Setelah kejadian ini berlalu, saya baru menyadari bahwa ada sesuatu di balik rentetan peristiwa ini. Mengapa kami harus melayat pagi itu, mengapa kami harus salah keluar pintu tol, mengapa kami harus terjebak dalam kemacetan, dan mengapa mobil kami bersebelahan dengan mobil tua itu. Ternyata ada misi ilahi yang harus dijalankan, yaitu membantu seorang ibu mengantar suaminya ke rumah sakit.

Tak ada yang tahu, berapa menit lebih cepat Si Oma sampai ke rumah sakit dengan pengawalan dua voorijder gadungan itu; mungkin 15 menit, 10 menit atau malah hanya 5 menit, dan mungkin saja menit-menit itu tidak berdampak apapun bagi keselamatan jiwa Si Opa.
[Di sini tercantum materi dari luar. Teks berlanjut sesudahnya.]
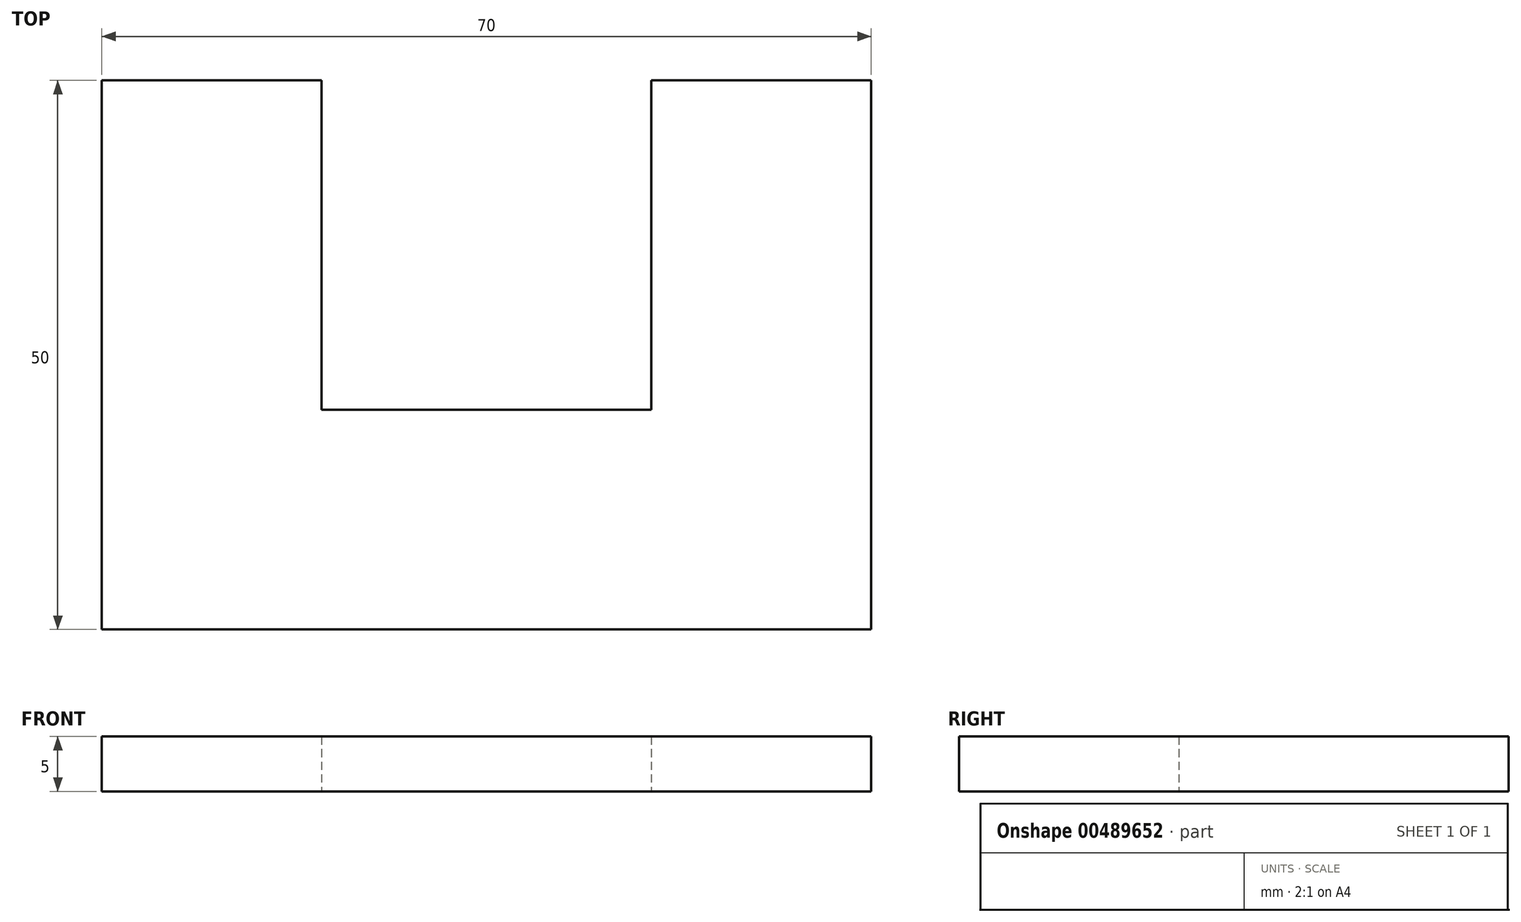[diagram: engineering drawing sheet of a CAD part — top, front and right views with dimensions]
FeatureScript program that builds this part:
annotation { "Feature Type Name" : "Feature", "Feature Type Description" : "" }
export const myFeature = defineFeature(function(context is Context, id is Id, definition is map)
    precondition{}
    {
        {
            var Q0;
            Q0=qCreatedBy(makeId("Top.planeOp"),FACE);
            var sketch = newSketch(context, id + "F0", { "sketchPlane" : qUnion([Q0])});
            skLineSegment(sketch, "E0", {"start": v(0, 0) * mm, "end": v(70, 0) * mm});
            skLineSegment(sketch, "E1", {"start": v(70, 0) * mm, "end": v(70, 50) * mm});
            skLineSegment(sketch, "E2", {"start": v(50, 50) * mm, "end": v(50, 20) * mm});
            skLineSegment(sketch, "E3", {"start": v(50, 20) * mm, "end": v(20, 20) * mm});
            skLineSegment(sketch, "E4", {"start": v(20, 20) * mm, "end": v(20, 50) * mm});
            skLineSegment(sketch, "E5", {"start": v(20, 50) * mm, "end": v(0, 50) * mm});
            skLineSegment(sketch, "E6", {"start": v(0, 50) * mm, "end": v(0, 0) * mm});
            skLineSegment(sketch, "E7", {"start": v(50, 50) * mm, "end": v(70, 50) * mm});
            skLineSegment(sketch, "E8", {"start": v(20, 20) * mm, "end": v(20, 0) * mm, "construction": true});
            skSolve(sketch);
        }
        {
            var Q0;
            Q0=makeQuery(id+"F0.imprint","IMPRINT",FACE,{"disambiguationData":[TD([[makeQuery(id+"F0.imprint","IMPRINT",EDGE,{"derivedFrom":sQuery(id+"F0.wireOp",EDGE,"E0")}),1.0]])]});
            extrude(context, id + "F1", {"entities" : qUnion([Q0]), "depth" : 5 * mm});
        }
    });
Tapi yang penting, kami bersyukur telah menjalankan tugas kemanusiaan yang Tuhan bisikkan dalam hati, sehingga kemacetan ini jadi berarti. Adakalanya Tuhan menutup jalan kita, agar kita berhenti dan dapat dipakai-Nya menjadi pembuka jalan bagi orang lain. Karena hidup ini tidak melulu tentang kita, tapi juga tentang sesama. Tuhan Yesus memberkati.